Cerveja não é refresco — e seu consumo em larga escala pode ser tão nocivo quanto o de outras bebidas alcoólicas. A “loura”, porém, faz parte do seleto grupo de drogas lícitas cuja imagem é divulgada livremente no rádio e na TV. A legislação que regula a propaganda de bebidas (Lei nº 9.294/96) não alcança aquelas de teor alcoólico inferior a 13º GL, ou seja, as mais consumidas pela população, entre elas a cerveja e bebidas do tipo ice.

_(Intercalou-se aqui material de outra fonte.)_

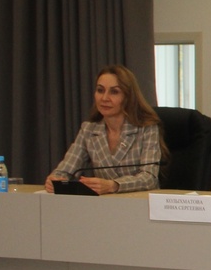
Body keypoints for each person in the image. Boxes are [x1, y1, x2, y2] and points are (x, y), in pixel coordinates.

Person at [45, 65, 167, 194]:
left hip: (139, 202)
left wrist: (113, 185)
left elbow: (149, 178)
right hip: (105, 203)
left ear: (128, 97)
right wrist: (56, 179)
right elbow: (66, 169)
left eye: (114, 92)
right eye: (100, 90)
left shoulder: (146, 129)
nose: (104, 98)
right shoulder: (89, 130)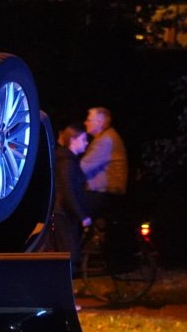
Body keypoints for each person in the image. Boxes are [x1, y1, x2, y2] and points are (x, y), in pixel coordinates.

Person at [50, 125, 92, 276]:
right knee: (69, 255)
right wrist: (82, 216)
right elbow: (68, 191)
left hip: (67, 214)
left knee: (68, 255)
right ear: (73, 140)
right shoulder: (66, 162)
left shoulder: (70, 161)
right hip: (63, 213)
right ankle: (63, 295)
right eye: (83, 139)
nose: (86, 143)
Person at [78, 106, 128, 229]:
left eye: (89, 120)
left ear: (99, 122)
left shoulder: (105, 140)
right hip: (105, 194)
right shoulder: (104, 137)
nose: (85, 122)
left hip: (103, 195)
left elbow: (82, 168)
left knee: (66, 210)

O maior avanço que tivemos no que se refere à prevenção de mortes no trânsito foi a aprovação da Lei Seca. Em sentido contrário a ela, estão as propagandas de bebidas alcoólicas, principalmente de cerveja, nas quais milhões de reais são investidos tendo os jovens como seu maior alvo.
Em pelo menos duas décadas tramitaram somente na Câmara dos Deputados mais de 230 projetos de lei que tratam do tema, apensados ao primeiro, que é de 1994, todos sob a forte resistência de setores ligados à indústria de bebidas. O fato é um só: o combate ao vício das drogas, que desagrega as famílias e corrói a sociedade, não se limita às substâncias químicas. As chamadas drogas lícitas também precisam de medidas restritivas e de uma legislação mais rigorosa.
É louvável, portanto, a decisão do Tribunal Regional Federal da 4ª Região, que proibiu o anúncio de bebidas com mais de 0,5º GL no período entre 6h e 21h. Essa publicidade traz mensagem de alto risco, pois induz ao consumo de álcool por parte de crianças e adolescentes. Não há justificativa plausível para incentivar um hábito que pode acarretar severas condições patológicas. Vale lembrar que o consumo de álcool interfere em aspectos básicos da vida, como trabalho, família e relações pessoais.
No Brasil, os jovens com mais de 15 anos bebem o equivalente a seis litros de álcool puro por ano. Não por coincidência, as mensagens publicitárias são explicitamente voltadas para essa faixa etária. As imagens exploram temas de forte apelo popular, como samba, carnaval, eventos esportivos e festivais de música. Sem contar as mensagens subliminares envolvendo sucesso profissional.
A influência negativa sobre jovens é evidente. O apelo ao consumo de bebidas tem efeitos nefastos. Além dos danos à saúde, a ingestão de álcool é uma das principais causas de acidentes ao volante. A cada ano, a violência no trânsito mata cerca de 50 mil pessoas no Brasil, principalmente jovens. O país registra uma taxa inaceitável de mortalidade no trânsito, de mais de 20 óbitos por 100 mil habitantes.
Esses índices justificam a tolerância zero imposta pela Lei Seca, bem como a restrição à propaganda de cerveja e outras bebidas alcoólicas. A alcoolemia zero é o único padrão aceitável de dirigibilidade sem riscos, de acordo com a Associação Médica Brasileira (AMB) e o Conselho Federal de Medicina.
Não há sensatez em permitir a livre veiculação de anúncios de cerveja. Afinal, estamos falando de preservar vidas.